(Records contained in a dataset)

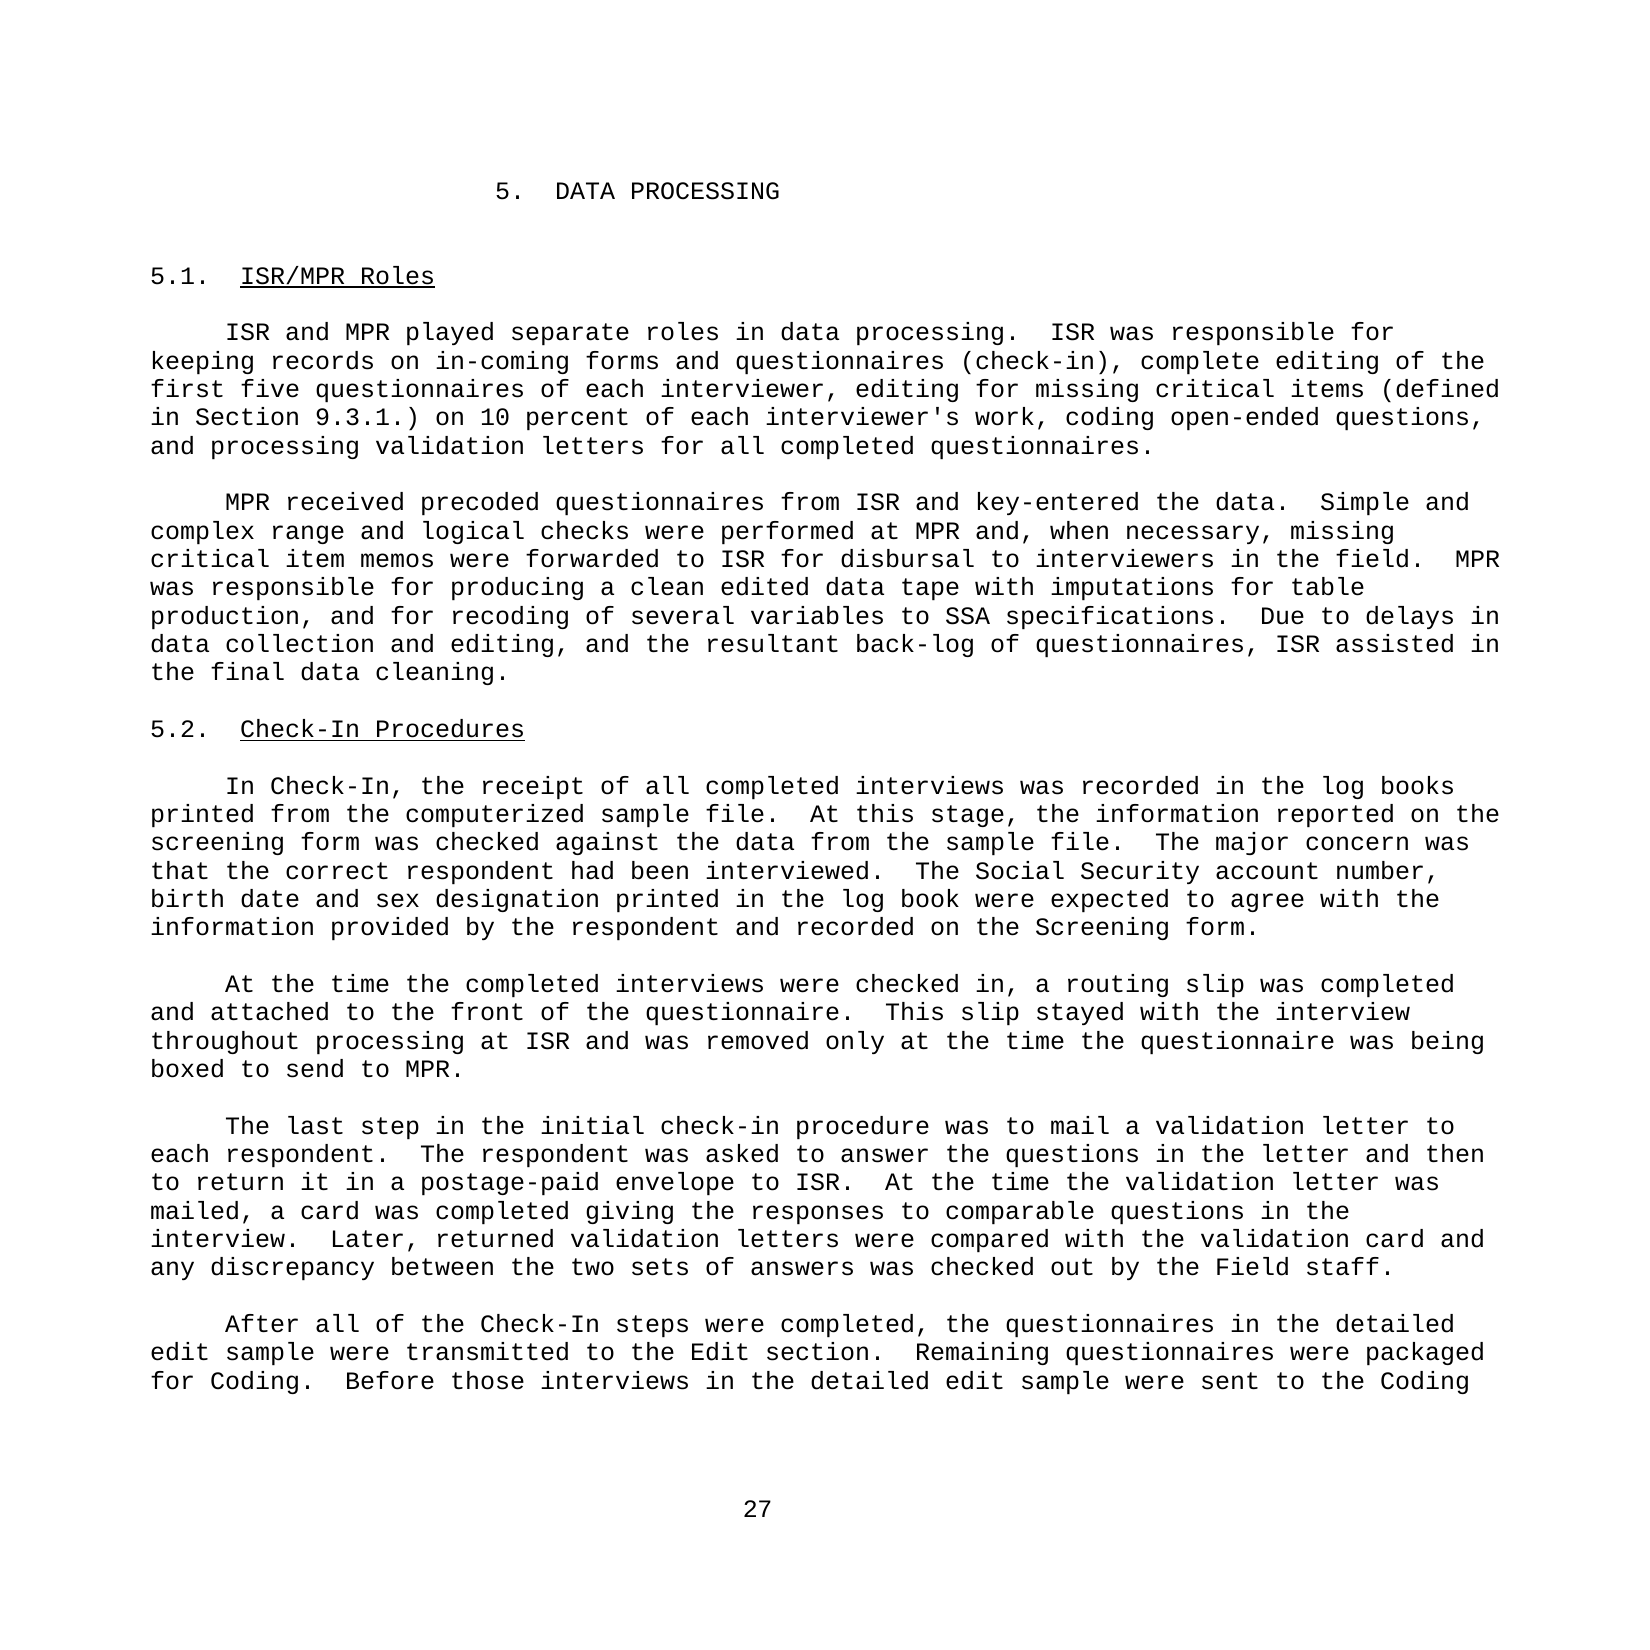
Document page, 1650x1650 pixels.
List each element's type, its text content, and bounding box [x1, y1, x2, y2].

text In Check-In, the receipt of all completed interviews was recorded in the log books printed from the computerized sample file. At this stage, the information reported on the screening form was checked against the data from the sample file. The major concern was that the correct respondent had been interviewed. The Social Security account number, birth date and sex designation printed in the log book were expected to agree with the information provided by the respondent and recorded on the Screening form. [150, 773, 1500, 943]
text ISR and MPR played separate roles in data processing. ISR was responsible for keeping records on in-coming forms and questionnaires (check-in), complete editing of the first five questionnaires of each interviewer, editing for missing critical items (defined in Section 9.3.1.) on 10 percent of each interviewer's work, coding open-ended questions, and processing validation letters for all completed questionnaires. [150, 320, 1500, 462]
text At the time the completed interviews were checked in, a routing slip was completed and attached to the front of the questionnaire. This slip stayed with the interview throughout processing at ISR and was removed only at the time the questionnaire was being boxed to send to MPR. [150, 972, 1500, 1085]
text 5. DATA PROCESSING [150, 178, 1500, 207]
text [150, 1312, 1500, 1397]
text The last step in the initial check-in procedure was to mail a validation letter to each respondent. The respondent was asked to answer the questions in the letter and then to return it in a postage-paid envelope to ISR. At the time the validation letter was mailed, a card was completed giving the responses to comparable questions in the interview. Later, returned validation letters were compared with the validation card and any discrepancy between the two sets of answers was checked out by the Field staff. [150, 1113, 1500, 1283]
text 5.1. ISR/MPR Roles [150, 263, 1500, 292]
text MPR received precoded questionnaires from ISR and key-entered the data. Simple and complex range and logical checks were performed at MPR and, when necessary, missing critical item memos were forwarded to ISR for disbursal to interviewers in the field. MPR was responsible for producing a clean edited data tape with imputations for table production, and for recoding of several variables to SSA specifications. Due to delays in data collection and editing, and the resultant back-log of questionnaires, ISR assisted in the final data cleaning. [150, 490, 1500, 688]
text 5.2. Check-In Procedures [150, 717, 1500, 745]
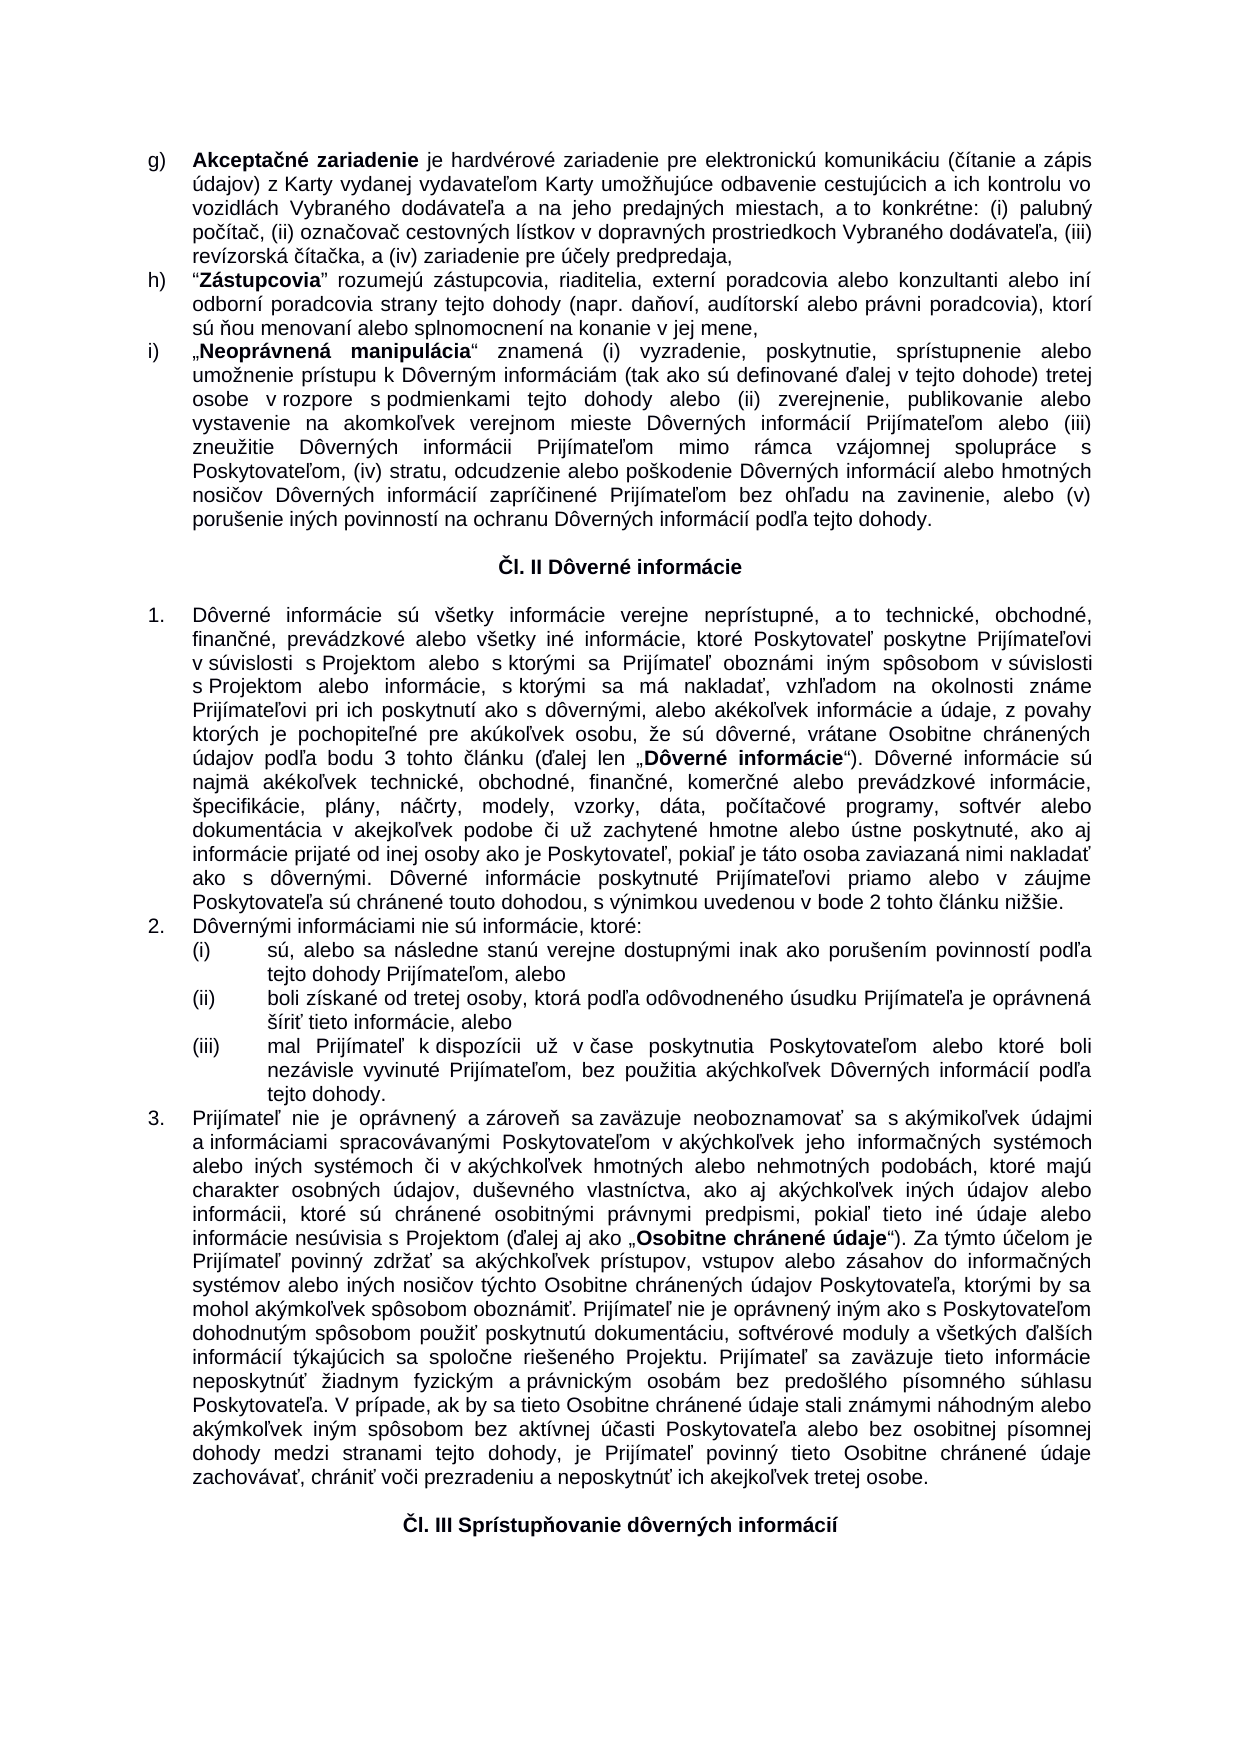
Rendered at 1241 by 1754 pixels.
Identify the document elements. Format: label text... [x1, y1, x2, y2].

Task prompt: Only lines containing the string "pixels" belong in the answer; find them in the data above and copy them.

Exercise result:
Document page, 1650x1650 pixels.
Rendered at 1241 by 1754 pixels.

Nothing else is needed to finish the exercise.